• WRITTEN INSTRUCTION: Output every record below exactly as it appears.
─── ENTRIES SHOWN ───
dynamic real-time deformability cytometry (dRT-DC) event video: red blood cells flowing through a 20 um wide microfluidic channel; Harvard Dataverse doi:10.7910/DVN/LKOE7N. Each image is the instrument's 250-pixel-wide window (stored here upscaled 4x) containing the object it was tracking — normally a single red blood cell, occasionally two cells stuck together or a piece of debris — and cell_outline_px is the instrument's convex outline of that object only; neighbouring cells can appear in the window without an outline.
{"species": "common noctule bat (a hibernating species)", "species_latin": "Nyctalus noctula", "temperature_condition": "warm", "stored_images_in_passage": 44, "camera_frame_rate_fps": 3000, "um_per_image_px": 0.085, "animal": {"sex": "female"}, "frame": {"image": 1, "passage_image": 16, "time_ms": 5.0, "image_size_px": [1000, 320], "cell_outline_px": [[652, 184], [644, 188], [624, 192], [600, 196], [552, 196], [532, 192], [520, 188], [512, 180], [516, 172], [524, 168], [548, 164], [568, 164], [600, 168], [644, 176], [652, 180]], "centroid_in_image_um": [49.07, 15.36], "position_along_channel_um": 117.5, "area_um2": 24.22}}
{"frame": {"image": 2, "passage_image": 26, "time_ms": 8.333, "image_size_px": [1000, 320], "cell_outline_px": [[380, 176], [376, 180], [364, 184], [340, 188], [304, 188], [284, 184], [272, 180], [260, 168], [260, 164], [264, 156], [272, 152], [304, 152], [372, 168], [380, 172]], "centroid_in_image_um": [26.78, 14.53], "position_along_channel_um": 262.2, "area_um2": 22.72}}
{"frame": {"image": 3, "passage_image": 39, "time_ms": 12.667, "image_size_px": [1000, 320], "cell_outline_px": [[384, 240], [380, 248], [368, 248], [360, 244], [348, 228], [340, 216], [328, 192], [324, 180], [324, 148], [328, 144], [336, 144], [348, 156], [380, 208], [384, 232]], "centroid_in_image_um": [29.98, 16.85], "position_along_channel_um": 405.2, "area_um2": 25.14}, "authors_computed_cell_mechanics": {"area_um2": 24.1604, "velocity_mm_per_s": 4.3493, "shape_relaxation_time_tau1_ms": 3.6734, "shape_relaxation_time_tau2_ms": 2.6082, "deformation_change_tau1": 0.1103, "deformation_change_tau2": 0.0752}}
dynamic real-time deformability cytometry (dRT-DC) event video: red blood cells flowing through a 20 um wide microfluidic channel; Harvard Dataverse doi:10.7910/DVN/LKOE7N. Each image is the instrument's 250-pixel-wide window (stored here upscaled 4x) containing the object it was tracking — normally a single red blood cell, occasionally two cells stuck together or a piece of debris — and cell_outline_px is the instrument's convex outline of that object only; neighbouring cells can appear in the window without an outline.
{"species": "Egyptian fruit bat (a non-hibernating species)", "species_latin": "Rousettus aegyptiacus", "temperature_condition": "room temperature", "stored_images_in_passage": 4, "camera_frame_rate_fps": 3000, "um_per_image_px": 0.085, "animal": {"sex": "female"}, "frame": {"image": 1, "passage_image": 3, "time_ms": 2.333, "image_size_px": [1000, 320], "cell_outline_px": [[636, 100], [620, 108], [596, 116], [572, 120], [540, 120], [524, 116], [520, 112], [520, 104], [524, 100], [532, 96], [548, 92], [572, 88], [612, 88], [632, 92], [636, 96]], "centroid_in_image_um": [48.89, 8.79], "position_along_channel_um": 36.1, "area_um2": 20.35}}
───
• WRITTEN SOLUTION:
dynamic real-time deformability cytometry (dRT-DC) event video: red blood cells flowing through a 20 um wide microfluidic channel; Harvard Dataverse doi:10.7910/DVN/LKOE7N. Each image is the instrument's 250-pixel-wide window (stored here upscaled 4x) containing the object it was tracking — normally a single red blood cell, occasionally two cells stuck together or a piece of debris — and cell_outline_px is the instrument's convex outline of that object only; neighbouring cells can appear in the window without an outline.
{"species": "common noctule bat (a hibernating species)", "species_latin": "Nyctalus noctula", "temperature_condition": "warm", "stored_images_in_passage": 44, "camera_frame_rate_fps": 3000, "um_per_image_px": 0.085, "animal": {"sex": "female"}, "frame": {"image": 1, "passage_image": 16, "time_ms": 5.0, "image_size_px": [1000, 320], "cell_outline_px": [[652, 184], [644, 188], [624, 192], [600, 196], [552, 196], [532, 192], [520, 188], [512, 180], [516, 172], [524, 168], [548, 164], [568, 164], [600, 168], [644, 176], [652, 180]], "centroid_in_image_um": [49.07, 15.36], "position_along_channel_um": 117.5, "area_um2": 24.22}}
{"frame": {"image": 2, "passage_image": 26, "time_ms": 8.333, "image_size_px": [1000, 320], "cell_outline_px": [[380, 176], [376, 180], [364, 184], [340, 188], [304, 188], [284, 184], [272, 180], [260, 168], [260, 164], [264, 156], [272, 152], [304, 152], [372, 168], [380, 172]], "centroid_in_image_um": [26.78, 14.53], "position_along_channel_um": 262.2, "area_um2": 22.72}}
{"frame": {"image": 3, "passage_image": 39, "time_ms": 12.667, "image_size_px": [1000, 320], "cell_outline_px": [[384, 240], [380, 248], [368, 248], [360, 244], [348, 228], [340, 216], [328, 192], [324, 180], [324, 148], [328, 144], [336, 144], [348, 156], [380, 208], [384, 232]], "centroid_in_image_um": [29.98, 16.85], "position_along_channel_um": 405.2, "area_um2": 25.14}, "authors_computed_cell_mechanics": {"area_um2": 24.1604, "velocity_mm_per_s": 4.3493, "shape_relaxation_time_tau1_ms": 3.6734, "shape_relaxation_time_tau2_ms": 2.6082, "deformation_change_tau1": 0.1103, "deformation_change_tau2": 0.0752}}
dynamic real-time deformability cytometry (dRT-DC) event video: red blood cells flowing through a 20 um wide microfluidic channel; Harvard Dataverse doi:10.7910/DVN/LKOE7N. Each image is the instrument's 250-pixel-wide window (stored here upscaled 4x) containing the object it was tracking — normally a single red blood cell, occasionally two cells stuck together or a piece of debris — and cell_outline_px is the instrument's convex outline of that object only; neighbouring cells can appear in the window without an outline.
{"species": "Egyptian fruit bat (a non-hibernating species)", "species_latin": "Rousettus aegyptiacus", "temperature_condition": "room temperature", "stored_images_in_passage": 4, "camera_frame_rate_fps": 3000, "um_per_image_px": 0.085, "animal": {"sex": "female"}, "frame": {"image": 1, "passage_image": 3, "time_ms": 2.333, "image_size_px": [1000, 320], "cell_outline_px": [[636, 100], [620, 108], [596, 116], [572, 120], [540, 120], [524, 116], [520, 112], [520, 104], [524, 100], [532, 96], [548, 92], [572, 88], [612, 88], [632, 92], [636, 96]], "centroid_in_image_um": [48.89, 8.79], "position_along_channel_um": 36.1, "area_um2": 20.35}}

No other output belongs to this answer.